BENGALURU: The Visible Emission Line Coronagraph (VELC) - the primary scientific payload onboard Aditya-L1 designed and built by the Indian Institute of Astrophysics (IIA), Bengaluru may have provided solar physicists with a breakthrough in understanding the Sun’s mysterious energy budget.
Aditya-L1 is the first space-based observatory class Indian solar mission to study the Sun launched by the Indian Space Research Organisation (ISRO) on September 2, 2023. VELC onboard Aditya-L1 is an internally occulted coronagraph to conduct uninterrupted, simultaneous imaging, spectroscopy, and spectropolarimetry of the Sun's corona from its observation point at the Sun-Earth L1 Lagrange point.
The Sun’s surface is about 5500 degrees Centigrade but it’s corona can reach approximately two million degrees Centigrade and can go up to 40 million degrees Centigrade during eruptions. Why the outer atmosphere is hotter than the surface remains a mystery. Aditya-L1 is helping scientists investigate it.

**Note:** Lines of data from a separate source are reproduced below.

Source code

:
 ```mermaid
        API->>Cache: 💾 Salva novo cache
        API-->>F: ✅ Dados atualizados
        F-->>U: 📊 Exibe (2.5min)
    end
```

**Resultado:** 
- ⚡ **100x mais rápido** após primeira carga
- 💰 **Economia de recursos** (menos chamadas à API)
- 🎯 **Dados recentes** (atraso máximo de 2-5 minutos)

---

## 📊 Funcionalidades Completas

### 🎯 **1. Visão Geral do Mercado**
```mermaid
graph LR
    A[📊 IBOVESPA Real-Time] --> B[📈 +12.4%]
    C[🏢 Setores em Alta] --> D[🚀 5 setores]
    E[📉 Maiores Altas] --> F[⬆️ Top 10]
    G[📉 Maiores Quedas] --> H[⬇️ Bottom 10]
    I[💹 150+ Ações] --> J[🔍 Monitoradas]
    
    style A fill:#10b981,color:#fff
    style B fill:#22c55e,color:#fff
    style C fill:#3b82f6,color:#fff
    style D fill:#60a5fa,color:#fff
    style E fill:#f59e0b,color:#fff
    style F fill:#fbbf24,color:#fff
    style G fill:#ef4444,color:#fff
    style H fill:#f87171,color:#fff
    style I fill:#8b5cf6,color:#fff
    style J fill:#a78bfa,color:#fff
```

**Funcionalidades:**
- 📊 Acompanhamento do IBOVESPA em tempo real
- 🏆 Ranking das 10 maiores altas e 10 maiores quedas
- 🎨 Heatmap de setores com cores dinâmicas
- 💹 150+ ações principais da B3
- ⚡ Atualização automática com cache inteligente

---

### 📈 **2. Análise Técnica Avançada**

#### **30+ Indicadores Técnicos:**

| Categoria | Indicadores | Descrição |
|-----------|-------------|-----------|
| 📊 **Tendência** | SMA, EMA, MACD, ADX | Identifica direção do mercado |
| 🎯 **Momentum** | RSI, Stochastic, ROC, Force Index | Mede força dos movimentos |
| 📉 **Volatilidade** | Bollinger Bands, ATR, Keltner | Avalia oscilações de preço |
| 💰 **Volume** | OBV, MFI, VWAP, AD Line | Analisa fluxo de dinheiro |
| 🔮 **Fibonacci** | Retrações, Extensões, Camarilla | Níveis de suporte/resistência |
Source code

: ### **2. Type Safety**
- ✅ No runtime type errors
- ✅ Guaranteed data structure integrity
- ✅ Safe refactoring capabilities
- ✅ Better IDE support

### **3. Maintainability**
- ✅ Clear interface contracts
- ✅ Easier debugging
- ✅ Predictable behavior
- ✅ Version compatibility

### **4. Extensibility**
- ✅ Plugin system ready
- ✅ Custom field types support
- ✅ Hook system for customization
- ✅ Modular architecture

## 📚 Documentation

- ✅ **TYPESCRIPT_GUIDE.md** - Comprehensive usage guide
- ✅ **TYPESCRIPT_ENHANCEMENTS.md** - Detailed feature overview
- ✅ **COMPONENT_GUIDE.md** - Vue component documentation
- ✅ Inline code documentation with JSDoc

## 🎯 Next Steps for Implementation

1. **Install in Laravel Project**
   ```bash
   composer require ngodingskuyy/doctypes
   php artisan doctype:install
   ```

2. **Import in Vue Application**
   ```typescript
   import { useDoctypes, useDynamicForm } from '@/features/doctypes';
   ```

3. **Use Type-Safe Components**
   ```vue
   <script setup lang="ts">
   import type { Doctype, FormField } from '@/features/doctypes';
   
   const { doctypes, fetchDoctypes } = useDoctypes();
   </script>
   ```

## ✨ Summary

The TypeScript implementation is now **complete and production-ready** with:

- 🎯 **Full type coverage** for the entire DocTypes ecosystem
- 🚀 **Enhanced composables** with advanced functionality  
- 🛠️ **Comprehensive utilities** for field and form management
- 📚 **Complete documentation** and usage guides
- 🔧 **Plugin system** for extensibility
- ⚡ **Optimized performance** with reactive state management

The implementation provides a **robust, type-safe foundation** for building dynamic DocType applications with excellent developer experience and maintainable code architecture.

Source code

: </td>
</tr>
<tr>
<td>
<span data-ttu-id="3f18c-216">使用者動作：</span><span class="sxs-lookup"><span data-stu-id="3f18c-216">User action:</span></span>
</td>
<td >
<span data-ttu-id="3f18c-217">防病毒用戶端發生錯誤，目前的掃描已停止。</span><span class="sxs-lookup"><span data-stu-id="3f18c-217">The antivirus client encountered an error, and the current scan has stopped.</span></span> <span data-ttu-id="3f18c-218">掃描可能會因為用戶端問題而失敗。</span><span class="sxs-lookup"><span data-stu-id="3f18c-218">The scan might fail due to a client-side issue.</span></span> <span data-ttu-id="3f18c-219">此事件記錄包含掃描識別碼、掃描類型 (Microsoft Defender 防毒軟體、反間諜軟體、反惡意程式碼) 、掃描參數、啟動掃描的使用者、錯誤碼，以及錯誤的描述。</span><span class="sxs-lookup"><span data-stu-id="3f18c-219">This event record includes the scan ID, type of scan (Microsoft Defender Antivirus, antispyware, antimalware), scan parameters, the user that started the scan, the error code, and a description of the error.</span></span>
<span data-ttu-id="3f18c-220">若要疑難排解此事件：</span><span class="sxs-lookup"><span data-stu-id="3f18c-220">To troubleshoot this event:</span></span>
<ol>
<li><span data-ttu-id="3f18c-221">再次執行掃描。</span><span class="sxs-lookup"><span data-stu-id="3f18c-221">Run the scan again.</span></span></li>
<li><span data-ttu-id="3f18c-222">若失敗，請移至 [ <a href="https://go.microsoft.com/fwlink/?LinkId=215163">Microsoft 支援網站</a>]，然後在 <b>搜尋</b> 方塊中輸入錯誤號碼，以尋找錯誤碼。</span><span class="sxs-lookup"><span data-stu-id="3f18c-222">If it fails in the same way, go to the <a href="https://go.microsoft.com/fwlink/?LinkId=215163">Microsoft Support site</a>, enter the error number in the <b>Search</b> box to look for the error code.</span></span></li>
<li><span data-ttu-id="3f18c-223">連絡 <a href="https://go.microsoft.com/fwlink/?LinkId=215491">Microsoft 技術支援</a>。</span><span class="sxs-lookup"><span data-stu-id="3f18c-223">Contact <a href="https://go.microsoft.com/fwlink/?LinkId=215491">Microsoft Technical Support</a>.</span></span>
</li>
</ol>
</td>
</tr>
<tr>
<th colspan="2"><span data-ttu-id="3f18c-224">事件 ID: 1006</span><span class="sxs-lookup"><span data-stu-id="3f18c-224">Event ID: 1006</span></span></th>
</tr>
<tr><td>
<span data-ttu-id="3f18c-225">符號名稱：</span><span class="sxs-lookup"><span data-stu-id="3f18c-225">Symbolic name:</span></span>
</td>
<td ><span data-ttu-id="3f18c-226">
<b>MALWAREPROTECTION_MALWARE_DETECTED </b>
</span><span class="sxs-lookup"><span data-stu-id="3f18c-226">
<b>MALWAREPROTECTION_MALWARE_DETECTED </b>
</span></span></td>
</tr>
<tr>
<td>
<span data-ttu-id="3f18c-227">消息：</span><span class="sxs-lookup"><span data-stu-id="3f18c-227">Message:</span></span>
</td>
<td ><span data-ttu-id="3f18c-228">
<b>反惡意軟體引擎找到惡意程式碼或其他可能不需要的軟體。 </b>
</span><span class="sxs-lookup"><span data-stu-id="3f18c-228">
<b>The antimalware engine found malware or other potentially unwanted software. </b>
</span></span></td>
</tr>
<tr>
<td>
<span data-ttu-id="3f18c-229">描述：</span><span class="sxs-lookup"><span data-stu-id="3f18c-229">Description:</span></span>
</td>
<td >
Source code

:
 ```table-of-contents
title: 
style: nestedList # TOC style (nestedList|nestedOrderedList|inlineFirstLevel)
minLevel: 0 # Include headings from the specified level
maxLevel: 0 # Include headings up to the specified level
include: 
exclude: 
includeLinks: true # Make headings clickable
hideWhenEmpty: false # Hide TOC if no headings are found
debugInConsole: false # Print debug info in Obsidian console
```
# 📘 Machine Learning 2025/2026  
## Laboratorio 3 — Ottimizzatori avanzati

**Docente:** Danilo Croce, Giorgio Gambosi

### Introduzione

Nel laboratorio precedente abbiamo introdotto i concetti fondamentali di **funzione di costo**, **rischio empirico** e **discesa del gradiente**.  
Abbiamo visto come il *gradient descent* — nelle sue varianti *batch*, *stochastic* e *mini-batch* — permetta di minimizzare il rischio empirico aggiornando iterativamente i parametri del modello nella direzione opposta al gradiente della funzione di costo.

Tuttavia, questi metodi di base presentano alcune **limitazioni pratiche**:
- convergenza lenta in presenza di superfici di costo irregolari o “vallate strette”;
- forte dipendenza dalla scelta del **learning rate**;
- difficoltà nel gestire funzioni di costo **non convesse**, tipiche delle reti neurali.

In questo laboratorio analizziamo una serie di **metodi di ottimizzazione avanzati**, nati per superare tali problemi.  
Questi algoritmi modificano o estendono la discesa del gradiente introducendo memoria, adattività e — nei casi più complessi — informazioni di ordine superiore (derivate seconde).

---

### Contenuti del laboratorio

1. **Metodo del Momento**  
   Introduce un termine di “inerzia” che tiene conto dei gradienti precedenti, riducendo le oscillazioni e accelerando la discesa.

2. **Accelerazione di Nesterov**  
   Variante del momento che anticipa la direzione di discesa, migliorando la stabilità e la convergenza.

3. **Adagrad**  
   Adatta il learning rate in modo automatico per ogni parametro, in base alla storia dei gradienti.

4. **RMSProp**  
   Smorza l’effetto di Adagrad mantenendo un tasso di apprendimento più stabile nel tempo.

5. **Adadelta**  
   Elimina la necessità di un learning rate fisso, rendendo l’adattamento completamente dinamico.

"The shine of the Sun that we see every day is due to the continuous generation of energy in the interior of the Sun, which is transported outwards. So, it's natural to expect that the Sun’s temperature should decrease from the surface to the outer layers in its atmosphere. But in reality, it is not true. The mechanism behind this solar phenomenon continuously maintains the energy budget in the Sun’s atmosphere despite the occurrence of eruptions like the flares and coronal mass ejections (CME) during which large amounts of energy are released by the Sun,” said Senior Professor, Indian Institute of Astrophysics (IIA) and Principal
Investigator, VELC, Dr R Ramesh. He explained that these transient events, which are explosive in nature, are closely associated with sunspot regions. An active sunspot loses about one Watt Of energy per second per square centimetre, while a typical sunspot covers nearly 30 trillion square centimeters.
Since several CMEs can occur on a single day, the the Sun would lose enormous amounts of energy if that loss was not continuously replenished.
Using VELC data, IIA scientists found clear evidence that localised interactions between the tangled magnetic fields in the Sun’s atmosphere are the primary mechanisms replenishing energy lost during CMEs. “The higher temperature in the corona as compared to the solar surface is also due to similar interactions. The results obtained clearly indicate that though the waves generated as a result of the bubbling, boiling motions on the Sun’s surface also generate and transport energy, their contribution is very less. The wave motions supply only seven per cent of the energy requirement,” explained Ramesh.
“The data collected by VELC provide an important benchmark for future studies considering that both waves and magnetic reconnections are widely believed as the potential energy generation mechanisms in the Sun’s atmosphere. One of the key inputs for the study came from data obtained with the network of identical low-cost solar radio spectrographs, installed in several countries across the globe.
One such radio spectrograph is operated by the IIA in the Gauribidanur observatory near Bengaluru,” he added.
Dr V Muthupriyal, project scientist for VELC, said that it’s continuous and uninterrupted observations are proving invaluable to solar physicists worldwide, since energetic eruptions in the Sun’s atmosphere can occur any time.